Charges possible in 5-year-old's fatal fall from inflatable
Wichita police investigating the death of a boy at an inflatable amusement facility said Tuesday they plan to present the case to the District Attorney's Office "for review of any possible criminal charges."
Also Tuesday, national safety officials said they are investigating the circumstances surrounding the boy's death.
Wichita Deputy Police Chief Tom Stolz said he could not comment specifically about the case, but said, "There are safety factors which are concerning regarding this particular inflatable and how it was operated."
He said police plan to present the case to the district attorney later this week or early next week.
Five-year-old Matthew Branham died March 22 after falling and striking his head on a concrete floor at Pure Entertainment, an indoor amusement center near Kellogg and Tyler.
Police say the child and several older family members were on an inflatable known as King of the Hill when the fall occurred. The inflatable ride, also called King of the Mountain, was produced by China Cheer, a Chinese manufacturer, Stolz said.
Patty Davis, a spokeswoman for the U.S. Consumer Product Safety Commission, said Tuesday that the agency has launched an in-depth investigation into the incident.
During such inquiries, agency officials usually talk with witnesses, employees, business owners, the victim's family members and others in an attempt to "look at what role the product played in the child's death," she said.
"We want to know what happened," Davis said. "What were the circumstances in general that led to this?"
She could not say whether the agency had investigated other incidents involving the King of the Hill or similarly designed units.
In December 2007, a 3-year-old Washington boy died when two men playing on a King of the Hill unit fell off and landed on the boy, who was standing near the ride at an indoor playground.

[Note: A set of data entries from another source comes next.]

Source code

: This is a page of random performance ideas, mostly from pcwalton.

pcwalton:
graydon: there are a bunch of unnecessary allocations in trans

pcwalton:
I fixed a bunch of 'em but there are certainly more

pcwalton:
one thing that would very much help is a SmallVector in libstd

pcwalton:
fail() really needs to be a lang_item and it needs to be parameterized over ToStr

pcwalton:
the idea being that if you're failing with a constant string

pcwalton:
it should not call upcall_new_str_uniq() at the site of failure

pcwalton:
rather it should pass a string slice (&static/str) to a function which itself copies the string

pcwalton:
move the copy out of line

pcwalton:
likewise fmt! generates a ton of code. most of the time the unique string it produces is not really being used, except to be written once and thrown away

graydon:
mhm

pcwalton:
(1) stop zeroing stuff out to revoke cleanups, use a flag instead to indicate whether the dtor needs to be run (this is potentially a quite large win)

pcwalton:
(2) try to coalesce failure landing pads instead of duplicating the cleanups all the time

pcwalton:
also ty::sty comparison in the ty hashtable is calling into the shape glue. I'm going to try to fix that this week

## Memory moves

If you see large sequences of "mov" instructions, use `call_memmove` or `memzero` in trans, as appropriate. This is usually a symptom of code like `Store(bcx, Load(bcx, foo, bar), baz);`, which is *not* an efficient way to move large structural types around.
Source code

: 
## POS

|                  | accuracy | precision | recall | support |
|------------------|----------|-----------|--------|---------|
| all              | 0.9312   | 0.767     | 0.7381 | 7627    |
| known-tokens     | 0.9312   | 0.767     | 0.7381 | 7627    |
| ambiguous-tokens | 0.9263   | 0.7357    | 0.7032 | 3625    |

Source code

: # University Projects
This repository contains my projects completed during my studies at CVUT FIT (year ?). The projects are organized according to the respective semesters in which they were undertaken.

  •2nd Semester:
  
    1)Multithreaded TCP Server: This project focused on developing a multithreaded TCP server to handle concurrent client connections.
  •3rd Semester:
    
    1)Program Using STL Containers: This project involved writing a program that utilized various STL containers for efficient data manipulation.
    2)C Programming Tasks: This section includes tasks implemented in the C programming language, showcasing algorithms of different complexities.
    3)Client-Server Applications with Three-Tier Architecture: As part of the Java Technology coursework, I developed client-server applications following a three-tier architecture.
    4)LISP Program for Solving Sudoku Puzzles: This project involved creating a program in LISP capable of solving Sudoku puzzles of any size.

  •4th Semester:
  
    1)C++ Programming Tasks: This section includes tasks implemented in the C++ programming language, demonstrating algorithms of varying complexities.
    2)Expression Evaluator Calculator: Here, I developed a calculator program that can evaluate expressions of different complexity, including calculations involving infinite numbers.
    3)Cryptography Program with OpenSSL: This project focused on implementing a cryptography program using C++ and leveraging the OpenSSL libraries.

According to a report released by the safety commission in July 2009, the agency was "aware of four deaths involving inflatable amusements from 2003 through 2007. . . . All four involved the decedent striking their head on a hard surface."
The agency regulates the sale and manufacture of thousands of consumer products, from cribs to swimming pools. It has the authority to ban dangerous products, issue recalls of products already on the market, issue fines, and alert consumers about potential hazards associated with products.
Pure Entertainment was closed several days last week but reopened Saturday. Duane Zogleman, owner of Moonwalks For Fun Inc., which holds licenses to operate the equipment inside, has said the fatality last week was the result of customers misusing the equipment.
Zogleman did not return phone calls or e-mails Tuesday.
Last week he said that the 5-year-old was on the ride with his mother, two grandparents, a 17-year-old boy and a 21-year-old woman. Attendants trained in ride safety were working inside the building on March 22, but no one was assigned specifically to the King of the Hill unit and no employee witnessed the fall, he said in a previous interview.
"The unit wasn't used in the manner it was intended," Zogleman said last week.
Some customers who visited Pure Entertainment two days before the accident said there were no signs or other instructions telling people how to use the ride. One said that on March 20 she saw four teenage employees jumping on the ride with smaller children onboard.
"I just remember thinking that if they're participating and bouncing, they're not really watching what's going on," said Marla Barngrover, who visited the facility with her three stepchildren during the facility's "open bounce" session.
Julie Rains of Wichita said she took her two children to Pure Entertainment on March 20 as a spring break treat. She said she became concerned about the King of the Hill ride after an adult visitor bounced on one side of the ride, causing her 5-year-old son, Ty, to fly into the air.
"I'd never been in a bounce place where they had one of those things, and I honestly didn't know what the purpose of it was," Rains said. One adult and children of various ages were jumping on different areas of the mattress-like ride, and "basically just knocking each other down," she said.
The ride is surrounded by an inflatable barrier about 2 feet high. When Rains saw her son sail several feet into the air, she said she quickly told him to get off the ride.
"I was just like, 'I don't know. Maybe it's supposed to be used like that, but my kids are not getting on it,' " she said.
Pure Entertainment requires visitors to sign a waiver acknowledging the dangers associated with inflatables and agreeing "to freely assume all risk of personal injury, both known and unknown, even if arising from the negligence of others."
Rains said she signed the waiver but did not receive instructions from attendants or see any signs explaining how the rides should be used. "The only instruction we were given was, 'No running,' " she said.
Todd Shadid, a Wichita lawyer representing Matthew's parents, did not return calls Tuesday.